Jatah Bansos Rastra 2018 Untuk Manggarai Timur Belum Diambil

Jatah Bansos Rastra 2018 Untuk Manggarai Timur Belum Diambil

Jatah beras yang seharusnya disalurkan ke daerah Manggarai Timur untuk 2018 sampai saat ini masih tersimpan di gudang (Foto: Ilustrasi - ist)

RUTENG, dawainusa.com – Bantuan Sosial Beras Sejahtera (Bansos Rastra) dari pemerintah pusat untuk Kabupaten Manggarai Timur Provinsi Nusa Tenggara Timur (NTT) hingga saat ini belum tersalurkan. Hal tersebut terjadi karena adanya kendala pada kesesuaian data Rumah Tangga Sasaran Penerima Manfaat (RTSPM) di daerah itu.

“Pemda matim belum buat pengajuan, karena ini gratis pemkab mungkin harus hati-hati biar sesuai data dan tepat sasaran,” kata Kepala Perum Bulog Sub Divisi Regional Ruteng Zuhri Hanafi saat ditemui Dawai Nusa di Ruteng, Rabu (23/5).

Hanafi menerangkan, jatah beras yang seharusnya disalurkan ke daerah Manggarai Timur untuk 2018 sampai saat ini masih tersimpan di gudang. Apabila tidak segera diambil, jelas dia, hal ini akan berdampak buruk pada kualitas beras tersebut.

Baca juga: Sawah dan Kopi Digusur, Warga Bangka Ajang Datangi DPRD Manggarai

“Sampai saat ini berasnya masih tersimpan digudang. Makin lama disimpan akan berdampak pada kualitas dan mutu beras,” ujar Hanafi.

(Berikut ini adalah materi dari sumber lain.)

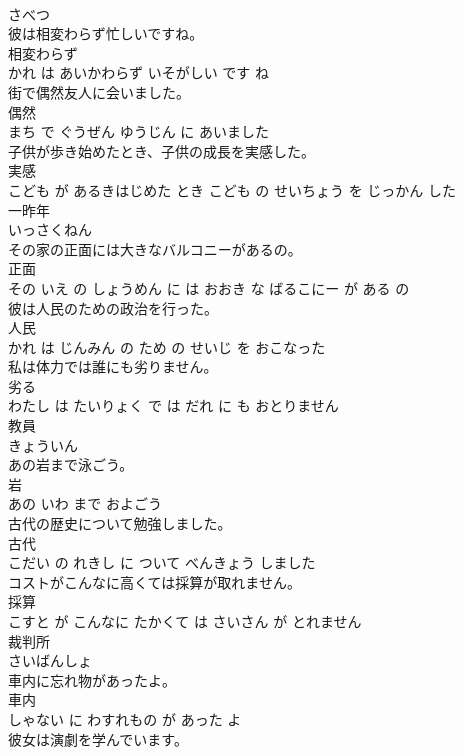 \documentclass[8pt]{extreport}
\begin{document}
\begin{CJK}{UTF8}{min}
\\	さべつ		
\\	彼は相変わらず忙しいですね。	
\\	相変わらず 
\\	かれ は あいかわらず いそがしい です ね			
\\	街で偶然友人に会いました。	
\\	偶然 
\\	まち で ぐうぜん ゆうじん に あいました			
\\	子供が歩き始めたとき、子供の成長を実感した。	
\\	実感 
\\	こども が あるきはじめた とき こども の せいちょう を じっかん した			
\\	一昨年	
\\	いっさくねん		
\\	その家の正面には大きなバルコニーがあるの。	
\\	正面 
\\	その いえ の しょうめん に は おおき な ばるこにー が ある の			
\\	彼は人民のための政治を行った。	
\\	人民 
\\	かれ は じんみん の ため の せいじ を おこなった			
\\	私は体力では誰にも劣りません。	
\\	劣る 
\\	わたし は たいりょく で は だれ に も おとりません			
\\	教員	
\\	きょういん		
\\	あの岩まで泳ごう。	
\\	岩 
\\	あの いわ まで およごう			
\\	古代の歴史について勉強しました。	
\\	古代 
\\	こだい の れきし に ついて べんきょう しました			
\\	コストがこんなに高くては採算が取れません。	
\\	採算 
\\	こすと が こんなに たかくて は さいさん が とれません			
\\	裁判所	
\\	さいばんしょ		
\\	車内に忘れ物があったよ。	
\\	車内 
\\	しゃない に わすれもの が あった よ			
\\	彼女は演劇を学んでいます。	

\end{CJK}
\end{document}
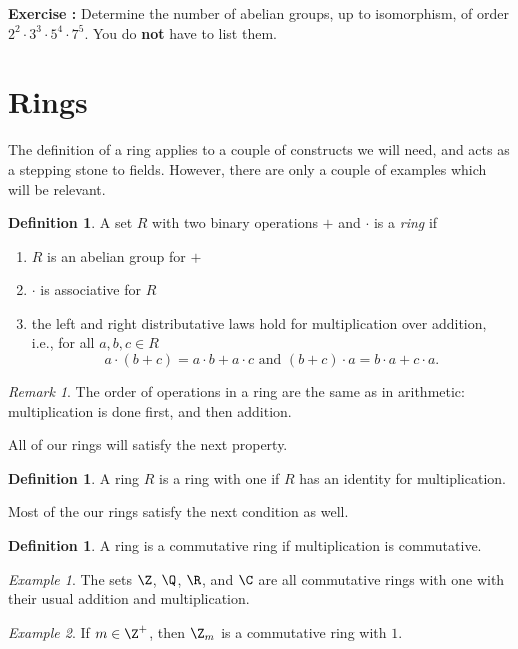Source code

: \documentclass[12pt]{amsart}
\newcommand{\terminology}[1]{\textbf{\textit{#1}}}
\renewcommand{\terminology}[1]{#1}
\newcommand{\term}{\terminology}
\newcounter{probs}
\newenvironment{prob}{%
  \refstepcounter{probs}
  \par\medskip\noindent\textbf{Exercise \theprobs:} }{\par\medskip}
\theoremstyle{plain}
\theoremstyle{definition}
\newtheorem{defn}[thm]{Definition}
\theoremstyle{remark}
\newtheorem*{remark}{Remark}
\newtheorem*{exam}{Example}
\begin{document}
\begin{prob}
 Determine the number of abelian groups, up to isomorphism, of order
 $2^2\cdot 3^3\cdot 5^4\cdot 7^5$.  You do \textbf{not} have to list them.
\end{prob}

\section{Rings}
The definition of a ring applies to a couple of constructs we will
need, and acts as a stepping stone to fields.  However, there are only
a couple of examples which will be relevant.

\begin{defn}
  A set $R$ with two binary operations $+$ and $\cdot$ is a \emph{ring}
  if 
  \begin{enumerate}
  \item $R$ is an abelian group for $+$
  \item $\cdot $ is associative for $R$
  \item the left and right distributative laws hold for multiplication
    over addition, i.e., for all $a,b,c\in R$
    \[a\cdot(b+c) = a\cdot b+a\cdot c \text{ and } (b+c)\cdot a=b\cdot
    a+c\cdot a.\]
  \end{enumerate}
\end{defn}
\begin{remark}
  The order of operations in a ring are the same as in arithmetic:
  multiplication is done first, and then addition.
\end{remark}
All of our rings will satisfy the next property.
\begin{defn}
  A ring $R$ is a \term{ring with one} if $R$ has an identity for
  multiplication.
\end{defn}
Most of the our rings satisfy the next condition as well.
\begin{defn}
  A ring is a \term{commutative ring} if multiplication is
  commutative.
\end{defn}

\begin{exam}
  The sets $\Z$, $\Q$, $\R$, and $\C$ are all commutative rings with
  one with their usual addition and multiplication.
\end{exam}

\begin{exam}
  If $m\in\Z^+$, then $\Z_m$ is a commutative ring with $1$.
\end{exam}
\end{document}

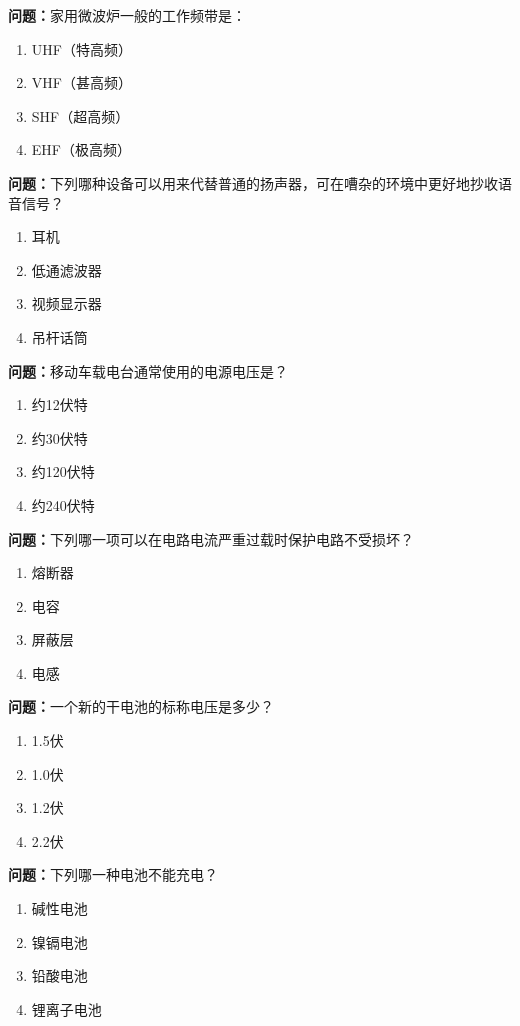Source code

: \documentclass{ctexbook}
\begin{document}
\textbf{问题：}家用微波炉一般的工作频带是：
\begin{enumerate}[label=\Alph*), leftmargin=3em]
\item UHF（特高频）
\item VHF（甚高频）
\item SHF（超高频）
\item EHF（极高频）
\end{enumerate}

\textbf{问题：}下列哪种设备可以用来代替普通的扬声器，可在嘈杂的环境中更好地抄收语音信号？
\begin{enumerate}[label=\Alph*), leftmargin=3em]
\item 耳机
\item 低通滤波器
\item 视频显示器
\item 吊杆话筒
\end{enumerate}

\textbf{问题：}移动车载电台通常使用的电源电压是？
\begin{enumerate}[label=\Alph*), leftmargin=3em]
\item 约12伏特
\item 约30伏特
\item 约120伏特
\item 约240伏特
\end{enumerate}

\textbf{问题：}下列哪一项可以在电路电流严重过载时保护电路不受损坏？
\begin{enumerate}[label=\Alph*), leftmargin=3em]
\item 熔断器
\item 电容
\item 屏蔽层
\item 电感
\end{enumerate}

\textbf{问题：}一个新的干电池的标称电压是多少？
\begin{enumerate}[label=\Alph*), leftmargin=3em]
\item 1.5伏
\item 1.0伏
\item 1.2伏
\item 2.2伏
\end{enumerate}

\textbf{问题：}下列哪一种电池不能充电？
\begin{enumerate}[label=\Alph*), leftmargin=3em]
\item 碱性电池
\item 镍镉电池
\item 铅酸电池
\item 锂离子电池
\end{enumerate}
\end{document}
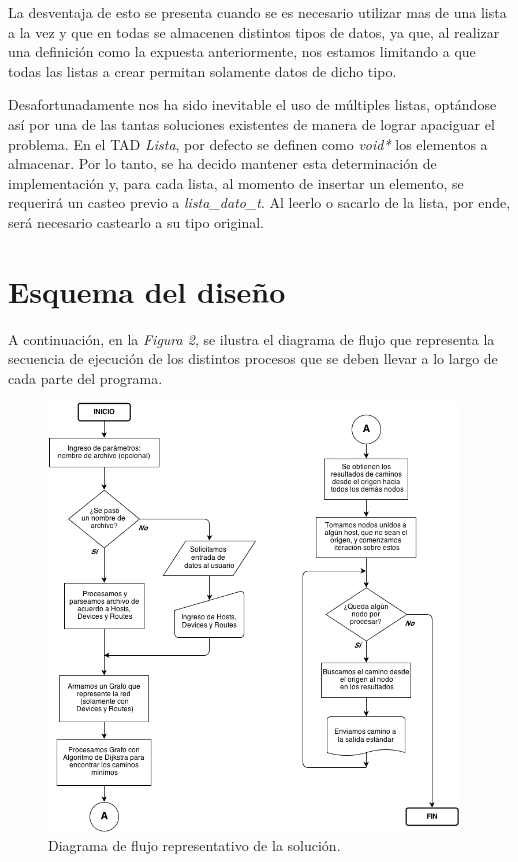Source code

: \documentclass{article}
\begin{document}
	La desventaja de esto se presenta cuando se es necesario utilizar mas de una lista a la vez y que en todas se almacenen distintos tipos de datos, ya que, al realizar una definición como la expuesta anteriormente, nos estamos limitando a que todas las listas a crear permitan solamente datos de dicho tipo. 
	\par
	Desafortunadamente nos ha sido inevitable el uso de múltiples listas, optándose así por una de las tantas soluciones existentes de manera de lograr apaciguar el problema. En el TAD \textit{Lista}, por defecto se definen como \textit{void*} los elementos a almacenar. Por lo tanto, se ha decido mantener esta determinación de implementación y, para cada lista, al momento de insertar un elemento, se requerirá un casteo previo a \textit{lista\_dato\_t}. Al leerlo o sacarlo de la lista, por ende, será necesario castearlo a su tipo original.
\bigskip




\section{Esquema del diseño}

	A continuación, en la \textit{Figura 2}, se ilustra el diagrama de flujo que representa la secuencia de ejecución de los distintos procesos que se deben llevar a lo largo de cada parte del programa.

\newpage
\begin{figure}[h]
	\centering
	\includegraphics[width=0.968976\textwidth]{images/diagrama02.png}
	\medskip
	\caption{Diagrama de flujo representativo de la solución.}
\end{figure}
\end{document}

Sementara itu, Pemkab Matim sendiri, jelas Hanafi, sampai saat ini masih melakukan verifikasi data terkait nama atau Rumah Tangga Sasaran yang akan menerima bantuan tersebut.

“Dari awal alasanya pemkab matim masih verifikasi data, bulan maret lalu kita sudab adakan sosialisasi. Disana nama-nama RTSPM mungkin belum ada,” jelas Hanafi.

Adapun dari data yang dihimpun Dawai Nusa, terhitung, Rumah Tangga Sasaran (RTPSM) di Manggarai Timur sebanyak 25. 875 kepala keluarga dengan kuota beras sebanyak 258 ton per bulan atau 3.150 ton setiap tahunnya.

Penyaluran Bansos Rastra Butuh Kontrol Bersama

Selain menerangkan demikian, Hanafi juga mengingatkan tentang pentingnya kontrol terhadap penyaluran Bansos Rastra tersebut. Sebab, kalau tidak demikian, praktik korupsi terhadap hal tersebut akan sangat rawan terjadi.

Terkait Bansos Rastra untuk 2018 ini, Hanafi mengatakan, hal itu akan diterima secara gratis, yakni tidak ada lagi beban biaya kepada masyarakat.

Baca juga: Manggarai Timur, Kabupaten Peduli HAM yang Pernah Diragukan

Saat ini, jelas Hanafi, masyarakat menerima berasnya tanpa ada pungutan termasuk biaya transportasi karena semuanya ditalangi oleh negara.

“Mulai tahun ini sudah tidak ada pungutan lagi untuk rumah tangga penerima sasaran, tahun lalu masyarakat masih dibebankan dengan biaya Rp.1600/kilogram dengan kuota 15kg per penerima sasaran, sekarang turun menjadi 10kg per penerima sasaran tapi bebas biaya,” kata Hanafi.

“Karena ini gratis,harus benar dikawal ketat supaya bebas dari pungutan liar terhadap penerima sasaran,” tutur Hanafi.*(EY).